From a legal point of view, I do not rule out that the actions of individuals occupying public positions, who in such cases can and should resort to specific measures within the framework of their constitutional authority but do not for various reasons, may constitute a crime under the RA Criminal Code.
In this situation, occurring while the “peace treaty” is being discussed, should not one of the priority issues be the release of all prisoners and illegally held Armenians? Is there a precedent in international practice where, for example, a peace agreement is signed, but one country continues to keep the citizens of the other country as prisoners or hostages?
First of all, I think that a precondition for starting negotiations on such a treaty should be the release of prisoners and illegally detained persons, because it is impossible to negotiate with the very people who have committed and are committing international crimes on the question of what to do so that they stop that same ongoing international crime. It is analogous to negotiating with the Young Turks or Hitler to cede new land or something else — for example, dignity — in exchange for stopping the genocide. We have a very pertinent example from one of Tumanyan’s fairy tales, The End of The Evil: let’s give away one kitten so that the other is not eaten by the enemy.

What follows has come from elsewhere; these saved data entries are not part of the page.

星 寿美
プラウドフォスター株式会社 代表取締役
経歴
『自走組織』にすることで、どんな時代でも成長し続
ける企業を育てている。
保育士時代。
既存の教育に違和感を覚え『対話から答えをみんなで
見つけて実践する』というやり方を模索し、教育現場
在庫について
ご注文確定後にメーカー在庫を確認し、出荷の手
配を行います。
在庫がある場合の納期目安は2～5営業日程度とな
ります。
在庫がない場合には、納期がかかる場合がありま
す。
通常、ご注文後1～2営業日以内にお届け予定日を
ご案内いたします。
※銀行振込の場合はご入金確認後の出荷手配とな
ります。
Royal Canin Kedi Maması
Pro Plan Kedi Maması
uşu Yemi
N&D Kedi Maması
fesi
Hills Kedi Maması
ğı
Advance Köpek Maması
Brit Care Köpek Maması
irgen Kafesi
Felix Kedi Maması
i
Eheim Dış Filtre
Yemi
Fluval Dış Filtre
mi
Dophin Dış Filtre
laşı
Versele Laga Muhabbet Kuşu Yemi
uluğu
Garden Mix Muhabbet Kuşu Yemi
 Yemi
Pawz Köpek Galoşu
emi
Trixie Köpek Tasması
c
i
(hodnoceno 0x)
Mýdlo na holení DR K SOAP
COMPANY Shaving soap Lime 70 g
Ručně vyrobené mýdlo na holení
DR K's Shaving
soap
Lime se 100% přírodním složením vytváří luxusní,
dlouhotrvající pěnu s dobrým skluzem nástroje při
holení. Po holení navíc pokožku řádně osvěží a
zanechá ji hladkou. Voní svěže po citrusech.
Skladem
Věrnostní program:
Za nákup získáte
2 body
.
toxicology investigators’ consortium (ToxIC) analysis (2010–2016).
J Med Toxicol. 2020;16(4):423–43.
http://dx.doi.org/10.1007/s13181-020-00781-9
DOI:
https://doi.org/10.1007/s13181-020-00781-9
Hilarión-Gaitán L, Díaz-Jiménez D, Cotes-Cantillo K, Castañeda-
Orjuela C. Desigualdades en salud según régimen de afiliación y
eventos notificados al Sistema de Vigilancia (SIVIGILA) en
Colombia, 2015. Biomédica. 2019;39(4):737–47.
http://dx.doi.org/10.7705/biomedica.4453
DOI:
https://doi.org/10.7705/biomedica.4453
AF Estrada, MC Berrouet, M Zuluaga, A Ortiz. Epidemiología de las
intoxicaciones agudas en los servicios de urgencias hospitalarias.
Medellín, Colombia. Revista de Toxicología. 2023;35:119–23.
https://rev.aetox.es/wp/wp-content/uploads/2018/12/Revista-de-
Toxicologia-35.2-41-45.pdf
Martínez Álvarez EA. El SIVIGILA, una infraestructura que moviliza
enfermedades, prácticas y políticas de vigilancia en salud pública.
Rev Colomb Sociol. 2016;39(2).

Moreover, in international practice, peace treaties have not been negotiated or signed for more than half a century, because merely starting a war is already an international crime. Therefore, one of the parties to that treaty has committed a crime, from which the corresponding consequences must follow. All disputes should be resolved exclusively by peaceful, negotiated means. The use of force or the threat of force is a crime called “aggression.”
It is clear that the winning party will not recognize itself as a criminal and will impose all possible severe consequences on the losing party. Therefore, the vocabulary we use is also very important here, especially when it is used by a person whose actions are attributed to the state.
I think that we should not look for some precedents here to “justify” the actions of Azerbaijan. First, they don’t exist; and second, we should focus our policy in the direction of protecting our interests and rights, the logic of which should be to free RA citizens from illegal imprisonment in a neighboring state and to bring charges against the military-political leadership of that state for their international crimes.
Whatever happens, we must not give up our RIGHTS. Never.
Renunciation will lead to a point of no return.
This is neither a military nor a geopolitical problem. At the moment, it only requires legal and diplomatic work, which must be carried out regardless of the amount of military equipment and geopolitical arrangement, so that at some point, when the situation is arranged in our favor, we can seize the fruits of the legal instruments we have mobilized and achieve political results.